**EXERCISE MATERIALS**
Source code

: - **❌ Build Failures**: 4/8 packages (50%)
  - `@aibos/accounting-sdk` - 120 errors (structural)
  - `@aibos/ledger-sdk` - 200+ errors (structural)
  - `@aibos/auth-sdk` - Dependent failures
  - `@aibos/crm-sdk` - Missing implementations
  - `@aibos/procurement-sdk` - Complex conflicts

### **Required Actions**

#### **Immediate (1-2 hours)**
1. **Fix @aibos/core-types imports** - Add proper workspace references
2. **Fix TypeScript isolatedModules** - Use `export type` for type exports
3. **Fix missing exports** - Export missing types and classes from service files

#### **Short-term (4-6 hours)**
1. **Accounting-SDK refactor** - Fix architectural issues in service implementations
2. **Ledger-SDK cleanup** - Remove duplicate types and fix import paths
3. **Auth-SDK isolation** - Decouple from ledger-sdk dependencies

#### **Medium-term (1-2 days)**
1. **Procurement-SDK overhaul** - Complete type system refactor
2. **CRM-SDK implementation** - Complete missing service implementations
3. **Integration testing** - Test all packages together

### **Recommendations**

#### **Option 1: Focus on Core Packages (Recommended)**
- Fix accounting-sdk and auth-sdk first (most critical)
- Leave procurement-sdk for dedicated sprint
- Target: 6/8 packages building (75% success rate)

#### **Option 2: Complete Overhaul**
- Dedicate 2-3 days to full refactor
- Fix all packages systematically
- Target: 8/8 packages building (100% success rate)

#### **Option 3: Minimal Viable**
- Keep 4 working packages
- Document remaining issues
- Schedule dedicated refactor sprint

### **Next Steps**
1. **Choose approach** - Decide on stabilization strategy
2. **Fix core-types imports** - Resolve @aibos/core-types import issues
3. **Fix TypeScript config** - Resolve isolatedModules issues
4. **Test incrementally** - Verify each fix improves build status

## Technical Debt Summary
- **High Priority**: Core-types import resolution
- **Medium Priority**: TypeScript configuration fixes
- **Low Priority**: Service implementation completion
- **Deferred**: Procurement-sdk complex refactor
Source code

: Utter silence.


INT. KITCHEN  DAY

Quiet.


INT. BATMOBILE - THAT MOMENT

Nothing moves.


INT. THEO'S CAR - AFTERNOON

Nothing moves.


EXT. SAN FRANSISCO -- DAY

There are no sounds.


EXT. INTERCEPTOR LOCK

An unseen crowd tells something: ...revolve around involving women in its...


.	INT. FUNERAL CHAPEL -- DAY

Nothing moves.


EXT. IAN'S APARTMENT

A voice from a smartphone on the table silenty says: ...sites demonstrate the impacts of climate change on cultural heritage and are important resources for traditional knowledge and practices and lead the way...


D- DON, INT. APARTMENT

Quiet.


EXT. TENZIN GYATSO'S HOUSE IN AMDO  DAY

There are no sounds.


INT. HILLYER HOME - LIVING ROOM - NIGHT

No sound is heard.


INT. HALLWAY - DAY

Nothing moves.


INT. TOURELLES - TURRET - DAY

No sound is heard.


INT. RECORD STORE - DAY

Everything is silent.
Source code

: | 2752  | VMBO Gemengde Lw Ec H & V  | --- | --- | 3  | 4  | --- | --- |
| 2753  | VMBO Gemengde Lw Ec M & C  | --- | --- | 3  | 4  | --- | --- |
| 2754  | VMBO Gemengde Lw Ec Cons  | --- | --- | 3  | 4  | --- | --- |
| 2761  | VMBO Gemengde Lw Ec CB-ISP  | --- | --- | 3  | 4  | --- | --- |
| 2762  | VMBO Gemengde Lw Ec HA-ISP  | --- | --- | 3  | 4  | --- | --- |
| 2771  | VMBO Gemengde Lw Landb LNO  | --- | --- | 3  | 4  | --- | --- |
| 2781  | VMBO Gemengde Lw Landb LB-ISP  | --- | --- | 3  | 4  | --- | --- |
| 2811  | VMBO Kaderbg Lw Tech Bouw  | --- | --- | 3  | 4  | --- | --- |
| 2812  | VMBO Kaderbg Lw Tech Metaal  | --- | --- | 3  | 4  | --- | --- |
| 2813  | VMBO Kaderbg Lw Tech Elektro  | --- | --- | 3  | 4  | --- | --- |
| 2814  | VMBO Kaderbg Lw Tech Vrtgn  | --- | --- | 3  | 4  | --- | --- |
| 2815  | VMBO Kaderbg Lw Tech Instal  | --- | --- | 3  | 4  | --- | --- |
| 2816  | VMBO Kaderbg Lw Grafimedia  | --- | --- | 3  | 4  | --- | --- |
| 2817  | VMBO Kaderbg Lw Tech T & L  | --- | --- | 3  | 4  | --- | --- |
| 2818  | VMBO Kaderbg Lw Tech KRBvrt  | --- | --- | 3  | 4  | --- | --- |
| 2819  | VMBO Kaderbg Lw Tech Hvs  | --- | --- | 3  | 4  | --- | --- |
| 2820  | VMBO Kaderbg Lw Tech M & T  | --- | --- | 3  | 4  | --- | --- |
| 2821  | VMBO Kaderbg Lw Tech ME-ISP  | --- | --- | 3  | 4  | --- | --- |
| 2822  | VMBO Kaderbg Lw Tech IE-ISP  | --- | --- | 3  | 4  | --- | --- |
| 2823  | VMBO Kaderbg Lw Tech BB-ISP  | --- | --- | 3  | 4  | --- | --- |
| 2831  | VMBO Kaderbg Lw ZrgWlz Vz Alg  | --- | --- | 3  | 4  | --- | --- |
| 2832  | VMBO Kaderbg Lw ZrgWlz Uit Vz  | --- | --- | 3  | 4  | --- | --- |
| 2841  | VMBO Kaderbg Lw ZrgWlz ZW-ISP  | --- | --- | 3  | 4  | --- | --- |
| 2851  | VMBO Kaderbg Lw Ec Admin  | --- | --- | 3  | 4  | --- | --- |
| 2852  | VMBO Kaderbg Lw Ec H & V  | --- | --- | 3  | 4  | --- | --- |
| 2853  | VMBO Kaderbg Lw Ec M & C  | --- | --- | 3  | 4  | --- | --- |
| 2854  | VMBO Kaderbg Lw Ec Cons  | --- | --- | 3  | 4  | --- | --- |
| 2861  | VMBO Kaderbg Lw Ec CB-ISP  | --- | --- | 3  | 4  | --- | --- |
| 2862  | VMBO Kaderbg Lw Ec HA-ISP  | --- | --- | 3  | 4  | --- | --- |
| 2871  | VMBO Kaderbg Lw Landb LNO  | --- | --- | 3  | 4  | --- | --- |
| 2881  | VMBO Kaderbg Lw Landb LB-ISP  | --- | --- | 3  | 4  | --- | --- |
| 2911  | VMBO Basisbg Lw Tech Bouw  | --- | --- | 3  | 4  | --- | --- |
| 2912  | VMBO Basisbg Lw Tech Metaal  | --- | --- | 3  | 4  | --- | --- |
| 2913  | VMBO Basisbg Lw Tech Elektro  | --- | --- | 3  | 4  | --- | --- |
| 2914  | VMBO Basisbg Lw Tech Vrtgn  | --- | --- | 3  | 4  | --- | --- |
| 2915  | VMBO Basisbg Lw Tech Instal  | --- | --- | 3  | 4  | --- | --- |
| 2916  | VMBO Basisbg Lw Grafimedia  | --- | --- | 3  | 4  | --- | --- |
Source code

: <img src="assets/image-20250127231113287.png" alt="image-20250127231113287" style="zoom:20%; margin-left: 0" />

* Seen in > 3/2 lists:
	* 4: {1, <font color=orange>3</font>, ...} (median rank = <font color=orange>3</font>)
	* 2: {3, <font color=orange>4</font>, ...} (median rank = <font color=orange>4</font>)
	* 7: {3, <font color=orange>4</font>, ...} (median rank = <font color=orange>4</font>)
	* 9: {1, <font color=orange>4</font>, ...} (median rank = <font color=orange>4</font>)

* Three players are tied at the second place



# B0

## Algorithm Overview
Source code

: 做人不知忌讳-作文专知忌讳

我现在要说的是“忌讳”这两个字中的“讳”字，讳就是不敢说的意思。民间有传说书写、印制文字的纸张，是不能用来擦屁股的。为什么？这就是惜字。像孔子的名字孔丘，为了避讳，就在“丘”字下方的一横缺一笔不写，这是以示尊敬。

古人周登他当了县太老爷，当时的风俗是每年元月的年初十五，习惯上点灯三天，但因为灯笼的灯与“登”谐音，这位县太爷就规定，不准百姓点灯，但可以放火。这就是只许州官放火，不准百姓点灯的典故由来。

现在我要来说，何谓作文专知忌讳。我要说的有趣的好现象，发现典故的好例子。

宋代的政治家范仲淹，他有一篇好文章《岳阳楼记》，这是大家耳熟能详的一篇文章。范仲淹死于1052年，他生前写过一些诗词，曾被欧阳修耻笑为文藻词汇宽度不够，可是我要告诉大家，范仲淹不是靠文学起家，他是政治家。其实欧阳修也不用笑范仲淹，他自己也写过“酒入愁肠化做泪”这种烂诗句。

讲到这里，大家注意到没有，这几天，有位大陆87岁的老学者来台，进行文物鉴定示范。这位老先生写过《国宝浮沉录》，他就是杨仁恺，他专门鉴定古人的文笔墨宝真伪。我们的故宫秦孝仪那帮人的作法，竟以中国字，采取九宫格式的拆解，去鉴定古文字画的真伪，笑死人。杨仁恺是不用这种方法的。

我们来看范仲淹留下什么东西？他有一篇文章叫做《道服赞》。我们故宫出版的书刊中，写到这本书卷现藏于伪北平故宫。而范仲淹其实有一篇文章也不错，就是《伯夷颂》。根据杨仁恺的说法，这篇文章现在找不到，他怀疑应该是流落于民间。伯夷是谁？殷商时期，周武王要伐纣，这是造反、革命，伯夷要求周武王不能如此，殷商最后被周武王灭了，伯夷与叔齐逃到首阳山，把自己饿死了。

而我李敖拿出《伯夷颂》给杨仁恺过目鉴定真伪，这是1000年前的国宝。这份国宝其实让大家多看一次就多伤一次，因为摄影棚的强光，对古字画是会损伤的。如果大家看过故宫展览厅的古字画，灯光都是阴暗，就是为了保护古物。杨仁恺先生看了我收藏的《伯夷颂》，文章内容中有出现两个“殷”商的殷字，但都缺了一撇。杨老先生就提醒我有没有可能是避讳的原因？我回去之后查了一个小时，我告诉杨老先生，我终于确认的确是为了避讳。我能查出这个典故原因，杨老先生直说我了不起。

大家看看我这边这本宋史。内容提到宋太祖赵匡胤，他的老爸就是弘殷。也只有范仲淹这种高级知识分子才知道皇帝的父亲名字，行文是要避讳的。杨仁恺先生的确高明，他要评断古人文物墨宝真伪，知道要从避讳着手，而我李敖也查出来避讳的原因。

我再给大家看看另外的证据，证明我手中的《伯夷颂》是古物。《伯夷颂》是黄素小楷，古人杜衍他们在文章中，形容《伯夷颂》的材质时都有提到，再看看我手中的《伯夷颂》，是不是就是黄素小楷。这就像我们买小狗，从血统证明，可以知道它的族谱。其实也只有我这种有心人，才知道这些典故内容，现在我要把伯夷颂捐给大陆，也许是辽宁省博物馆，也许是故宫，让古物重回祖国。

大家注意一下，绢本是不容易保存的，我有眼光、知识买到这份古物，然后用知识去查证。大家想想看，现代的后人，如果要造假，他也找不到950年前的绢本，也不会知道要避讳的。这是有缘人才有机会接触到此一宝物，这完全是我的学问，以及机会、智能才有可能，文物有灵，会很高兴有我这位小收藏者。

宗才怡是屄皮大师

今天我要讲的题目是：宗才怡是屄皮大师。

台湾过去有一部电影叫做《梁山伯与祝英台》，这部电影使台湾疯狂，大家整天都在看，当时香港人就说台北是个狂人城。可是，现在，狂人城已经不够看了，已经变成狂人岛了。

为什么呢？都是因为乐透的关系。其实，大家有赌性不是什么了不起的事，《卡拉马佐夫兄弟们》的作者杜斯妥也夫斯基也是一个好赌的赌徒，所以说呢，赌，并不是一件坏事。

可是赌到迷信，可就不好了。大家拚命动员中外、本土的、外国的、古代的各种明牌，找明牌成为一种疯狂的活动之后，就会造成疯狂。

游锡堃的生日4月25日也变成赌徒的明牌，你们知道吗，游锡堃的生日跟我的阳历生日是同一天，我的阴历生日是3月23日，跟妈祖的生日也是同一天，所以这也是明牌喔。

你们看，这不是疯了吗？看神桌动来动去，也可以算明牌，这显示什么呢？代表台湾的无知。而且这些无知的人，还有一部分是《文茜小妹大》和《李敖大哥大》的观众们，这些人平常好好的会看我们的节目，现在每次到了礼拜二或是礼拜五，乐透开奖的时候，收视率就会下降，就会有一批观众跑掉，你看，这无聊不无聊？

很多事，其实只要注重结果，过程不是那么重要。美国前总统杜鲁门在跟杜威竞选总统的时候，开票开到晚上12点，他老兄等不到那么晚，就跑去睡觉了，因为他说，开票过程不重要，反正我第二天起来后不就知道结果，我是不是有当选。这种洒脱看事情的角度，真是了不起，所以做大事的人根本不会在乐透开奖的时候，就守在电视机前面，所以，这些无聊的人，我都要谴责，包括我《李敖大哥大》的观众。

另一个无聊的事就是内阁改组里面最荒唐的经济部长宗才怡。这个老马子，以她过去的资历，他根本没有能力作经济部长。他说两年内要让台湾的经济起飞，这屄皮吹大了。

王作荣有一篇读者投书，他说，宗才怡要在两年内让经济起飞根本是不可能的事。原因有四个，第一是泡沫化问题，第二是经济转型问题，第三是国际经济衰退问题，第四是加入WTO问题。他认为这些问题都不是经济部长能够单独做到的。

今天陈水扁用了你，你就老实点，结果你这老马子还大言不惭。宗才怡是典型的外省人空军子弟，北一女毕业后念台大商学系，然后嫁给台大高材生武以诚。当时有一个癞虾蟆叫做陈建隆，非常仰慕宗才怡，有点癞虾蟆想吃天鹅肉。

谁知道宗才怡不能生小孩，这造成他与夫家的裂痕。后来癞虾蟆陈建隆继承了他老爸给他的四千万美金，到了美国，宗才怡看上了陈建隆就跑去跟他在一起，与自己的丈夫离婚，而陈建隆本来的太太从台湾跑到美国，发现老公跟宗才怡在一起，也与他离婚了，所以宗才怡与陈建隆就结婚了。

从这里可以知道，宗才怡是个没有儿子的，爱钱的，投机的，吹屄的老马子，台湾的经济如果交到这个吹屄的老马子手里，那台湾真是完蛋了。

**EXERCISE INSTRUCTIONS**
How many lines in the records contain the word "APARTMENT"? Reply with the number only.

**ANSWER SPACE**
2